What to work on =
Could you turn the material below into a JSON list of strings, one string for each line, with blank lines left out?

◆ ◆ ◆ ◆

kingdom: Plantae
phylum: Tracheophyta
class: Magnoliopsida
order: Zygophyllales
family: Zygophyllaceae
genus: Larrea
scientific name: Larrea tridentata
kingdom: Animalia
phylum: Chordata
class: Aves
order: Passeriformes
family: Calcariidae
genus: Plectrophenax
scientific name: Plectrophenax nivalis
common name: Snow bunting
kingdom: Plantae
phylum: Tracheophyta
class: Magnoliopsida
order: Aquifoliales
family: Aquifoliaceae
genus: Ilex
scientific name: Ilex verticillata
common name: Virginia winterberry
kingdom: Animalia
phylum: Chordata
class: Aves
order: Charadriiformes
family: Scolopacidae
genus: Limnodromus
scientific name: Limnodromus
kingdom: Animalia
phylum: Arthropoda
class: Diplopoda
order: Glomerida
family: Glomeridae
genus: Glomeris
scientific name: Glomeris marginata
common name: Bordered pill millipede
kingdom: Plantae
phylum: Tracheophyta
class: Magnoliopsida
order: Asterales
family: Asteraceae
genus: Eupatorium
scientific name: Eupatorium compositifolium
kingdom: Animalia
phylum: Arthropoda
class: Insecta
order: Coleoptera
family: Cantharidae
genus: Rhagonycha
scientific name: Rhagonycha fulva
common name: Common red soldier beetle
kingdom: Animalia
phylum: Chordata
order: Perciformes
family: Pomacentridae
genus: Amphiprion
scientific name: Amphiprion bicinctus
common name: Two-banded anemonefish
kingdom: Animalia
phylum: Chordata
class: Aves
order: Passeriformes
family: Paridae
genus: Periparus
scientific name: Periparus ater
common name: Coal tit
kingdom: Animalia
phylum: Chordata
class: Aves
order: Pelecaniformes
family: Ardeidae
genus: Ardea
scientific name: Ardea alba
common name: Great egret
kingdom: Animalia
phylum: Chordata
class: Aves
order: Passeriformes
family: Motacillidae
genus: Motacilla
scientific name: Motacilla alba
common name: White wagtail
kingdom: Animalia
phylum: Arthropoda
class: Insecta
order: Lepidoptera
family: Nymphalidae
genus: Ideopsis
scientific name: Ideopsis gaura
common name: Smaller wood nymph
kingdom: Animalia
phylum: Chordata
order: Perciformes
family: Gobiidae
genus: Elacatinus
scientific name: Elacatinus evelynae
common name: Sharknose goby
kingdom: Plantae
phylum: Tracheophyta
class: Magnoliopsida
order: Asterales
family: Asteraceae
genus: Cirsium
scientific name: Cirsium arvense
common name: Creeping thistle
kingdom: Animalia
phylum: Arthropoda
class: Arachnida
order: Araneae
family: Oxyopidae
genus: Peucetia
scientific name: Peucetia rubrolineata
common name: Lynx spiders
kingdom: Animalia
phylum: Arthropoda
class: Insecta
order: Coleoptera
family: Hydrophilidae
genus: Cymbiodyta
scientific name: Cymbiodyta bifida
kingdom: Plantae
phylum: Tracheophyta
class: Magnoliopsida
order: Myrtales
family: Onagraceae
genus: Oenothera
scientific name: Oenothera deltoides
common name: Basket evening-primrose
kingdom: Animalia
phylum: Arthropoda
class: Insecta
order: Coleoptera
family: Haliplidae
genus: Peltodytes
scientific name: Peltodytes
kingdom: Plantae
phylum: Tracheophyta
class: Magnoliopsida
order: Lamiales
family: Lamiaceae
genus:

◆ ◆ ◆ ◆

Completed exercise =
[
  "kingdom: Plantae",
  "phylum: Tracheophyta",
  "class: Magnoliopsida",
  "order: Zygophyllales",
  "family: Zygophyllaceae",
  "genus: Larrea",
  "scientific name: Larrea tridentata",
  "kingdom: Animalia",
  "phylum: Chordata",
  "class: Aves",
  "order: Passeriformes",
  "family: Calcariidae",
  "genus: Plectrophenax",
  "scientific name: Plectrophenax nivalis",
  "common name: Snow bunting",
  "kingdom: Plantae",
  "phylum: Tracheophyta",
  "class: Magnoliopsida",
  "order: Aquifoliales",
  "family: Aquifoliaceae",
  "genus: Ilex",
  "scientific name: Ilex verticillata",
  "common name: Virginia winterberry",
  "kingdom: Animalia",
  "phylum: Chordata",
  "class: Aves",
  "order: Charadriiformes",
  "family: Scolopacidae",
  "genus: Limnodromus",
  "scientific name: Limnodromus",
  "kingdom: Animalia",
  "phylum: Arthropoda",
  "class: Diplopoda",
  "order: Glomerida",
  "family: Glomeridae",
  "genus: Glomeris",
  "scientific name: Glomeris marginata",
  "common name: Bordered pill millipede",
  "kingdom: Plantae",
  "phylum: Tracheophyta",
  "class: Magnoliopsida",
  "order: Asterales",
  "family: Asteraceae",
  "genus: Eupatorium",
  "scientific name: Eupatorium compositifolium",
  "kingdom: Animalia",
  "phylum: Arthropoda",
  "class: Insecta",
  "order: Coleoptera",
  "family: Cantharidae",
  "genus: Rhagonycha",
  "scientific name: Rhagonycha fulva",
  "common name: Common red soldier beetle",
  "kingdom: Animalia",
  "phylum: Chordata",
  "order: Perciformes",
  "family: Pomacentridae",
  "genus: Amphiprion",
  "scientific name: Amphiprion bicinctus",
  "common name: Two-banded anemonefish",
  "kingdom: Animalia",
  "phylum: Chordata",
  "class: Aves",
  "order: Passeriformes",
  "family: Paridae",
  "genus: Periparus",
  "scientific name: Periparus ater",
  "common name: Coal tit",
  "kingdom: Animalia",
  "phylum: Chordata",
  "class: Aves",
  "order: Pelecaniformes",
  "family: Ardeidae",
  "genus: Ardea",
  "scientific name: Ardea alba",
  "common name: Great egret",
  "kingdom: Animalia",
  "phylum: Chordata",
  "class: Aves",
  "order: Passeriformes",
  "family: Motacillidae",
  "genus: Motacilla",
  "scientific name: Motacilla alba",
  "common name: White wagtail",
  "kingdom: Animalia",
  "phylum: Arthropoda",
  "class: Insecta",
  "order: Lepidoptera",
  "family: Nymphalidae",
  "genus: Ideopsis",
  "scientific name: Ideopsis gaura",
  "common name: Smaller wood nymph",
  "kingdom: Animalia",
  "phylum: Chordata",
  "order: Perciformes",
  "family: Gobiidae",
  "genus: Elacatinus",
  "scientific name: Elacatinus evelynae",
  "common name: Sharknose goby",
  "kingdom: Plantae",
  "phylum: Tracheophyta",
  "class: Magnoliopsida",
  "order: Asterales",
  "family: Asteraceae",
  "genus: Cirsium",
  "scientific name: Cirsium arvense",
  "common name: Creeping thistle",
  "kingdom: Animalia",
  "phylum: Arthropoda",
  "class: Arachnida",
  "order: Araneae",
  "family: Oxyopidae",
  "genus: Peucetia",
  "scientific name: Peucetia rubrolineata",
  "common name: Lynx spiders",
  "kingdom: Animalia",
  "phylum: Arthropoda",
  "class: Insecta",
  "order: Coleoptera",
  "family: Hydrophilidae",
  "genus: Cymbiodyta",
  "scientific name: Cymbiodyta bifida",
  "kingdom: Plantae",
  "phylum: Tracheophyta",
  "class: Magnoliopsida",
  "order: Myrtales",
  "family: Onagraceae",
  "genus: Oenothera",
  "scientific name: Oenothera deltoides",
  "common name: Basket evening-primrose",
  "kingdom: Animalia",
  "phylum: Arthropoda",
  "class: Insecta",
  "order: Coleoptera",
  "family: Haliplidae",
  "genus: Peltodytes",
  "scientific name: Peltodytes",
  "kingdom: Plantae",
  "phylum: Tracheophyta",
  "class: Magnoliopsida",
  "order: Lamiales",
  "family: Lamiaceae",
  "genus:"
]